WORK INSTRUCTION
Gather up every line from the entries below that uses the word "space".

Collected data
■ ■ ■ ■ ■ ■ ■

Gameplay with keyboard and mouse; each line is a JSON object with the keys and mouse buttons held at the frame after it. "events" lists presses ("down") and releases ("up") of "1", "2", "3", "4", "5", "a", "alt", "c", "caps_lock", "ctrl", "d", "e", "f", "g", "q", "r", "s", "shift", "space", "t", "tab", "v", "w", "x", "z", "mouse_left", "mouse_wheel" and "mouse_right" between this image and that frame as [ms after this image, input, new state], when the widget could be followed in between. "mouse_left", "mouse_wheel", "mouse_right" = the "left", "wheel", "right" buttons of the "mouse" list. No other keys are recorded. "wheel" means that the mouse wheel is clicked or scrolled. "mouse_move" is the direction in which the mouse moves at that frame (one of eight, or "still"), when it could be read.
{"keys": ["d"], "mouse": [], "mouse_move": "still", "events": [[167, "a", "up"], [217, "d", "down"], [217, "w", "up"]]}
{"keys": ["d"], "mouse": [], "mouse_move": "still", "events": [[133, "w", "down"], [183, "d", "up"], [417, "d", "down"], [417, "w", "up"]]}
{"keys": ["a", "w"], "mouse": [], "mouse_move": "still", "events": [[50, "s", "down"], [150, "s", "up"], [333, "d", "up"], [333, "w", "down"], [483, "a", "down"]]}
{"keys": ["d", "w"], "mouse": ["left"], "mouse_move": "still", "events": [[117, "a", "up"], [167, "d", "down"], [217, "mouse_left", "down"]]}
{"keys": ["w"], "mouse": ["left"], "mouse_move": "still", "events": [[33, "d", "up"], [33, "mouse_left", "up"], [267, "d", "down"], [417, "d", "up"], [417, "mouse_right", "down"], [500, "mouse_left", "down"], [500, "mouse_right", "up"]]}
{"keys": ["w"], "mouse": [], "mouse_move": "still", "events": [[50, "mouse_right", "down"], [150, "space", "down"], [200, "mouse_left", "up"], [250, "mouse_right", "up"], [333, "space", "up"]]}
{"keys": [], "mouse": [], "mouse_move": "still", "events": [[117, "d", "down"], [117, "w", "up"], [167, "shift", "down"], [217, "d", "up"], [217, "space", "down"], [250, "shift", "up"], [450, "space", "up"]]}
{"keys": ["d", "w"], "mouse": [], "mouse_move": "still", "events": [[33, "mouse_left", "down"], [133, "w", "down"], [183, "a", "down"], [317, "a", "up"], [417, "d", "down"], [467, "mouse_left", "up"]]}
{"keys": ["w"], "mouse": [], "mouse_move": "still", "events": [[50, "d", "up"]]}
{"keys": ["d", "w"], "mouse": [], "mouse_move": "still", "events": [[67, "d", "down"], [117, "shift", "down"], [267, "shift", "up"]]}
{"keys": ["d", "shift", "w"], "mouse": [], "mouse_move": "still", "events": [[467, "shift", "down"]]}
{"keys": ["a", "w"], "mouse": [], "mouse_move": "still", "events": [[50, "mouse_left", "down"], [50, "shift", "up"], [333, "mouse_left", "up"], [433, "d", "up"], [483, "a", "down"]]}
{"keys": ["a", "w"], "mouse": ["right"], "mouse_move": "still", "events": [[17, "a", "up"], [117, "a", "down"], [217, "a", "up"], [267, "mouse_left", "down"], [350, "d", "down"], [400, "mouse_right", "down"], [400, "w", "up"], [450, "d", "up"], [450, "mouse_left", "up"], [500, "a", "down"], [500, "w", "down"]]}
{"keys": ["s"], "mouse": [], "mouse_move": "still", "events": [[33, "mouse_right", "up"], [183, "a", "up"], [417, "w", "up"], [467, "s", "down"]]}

■ ■ ■ ■ ■ ■ ■

OUTPUT BELOW
Gameplay with keyboard and mouse; each line is a JSON object with the keys and mouse buttons held at the frame after it. "events" lists presses ("down") and releases ("up") of "1", "2", "3", "4", "5", "a", "alt", "c", "caps_lock", "ctrl", "d", "e", "f", "g", "q", "r", "s", "shift", "space", "t", "tab", "v", "w", "x", "z", "mouse_left", "mouse_wheel" and "mouse_right" between this image and that frame as [ms after this image, input, new state], when the widget could be followed in between. "mouse_left", "mouse_wheel", "mouse_right" = the "left", "wheel", "right" buttons of the "mouse" list. No other keys are recorded. "wheel" means that the mouse wheel is clicked or scrolled. "mouse_move" is the direction in which the mouse moves at that frame (one of eight, or "still"), when it could be read.
{"keys": ["w"], "mouse": [], "mouse_move": "still", "events": [[50, "mouse_right", "down"], [150, "space", "down"], [200, "mouse_left", "up"], [250, "mouse_right", "up"], [333, "space", "up"]]}
{"keys": [], "mouse": [], "mouse_move": "still", "events": [[117, "d", "down"], [117, "w", "up"], [167, "shift", "down"], [217, "d", "up"], [217, "space", "down"], [250, "shift", "up"], [450, "space", "up"]]}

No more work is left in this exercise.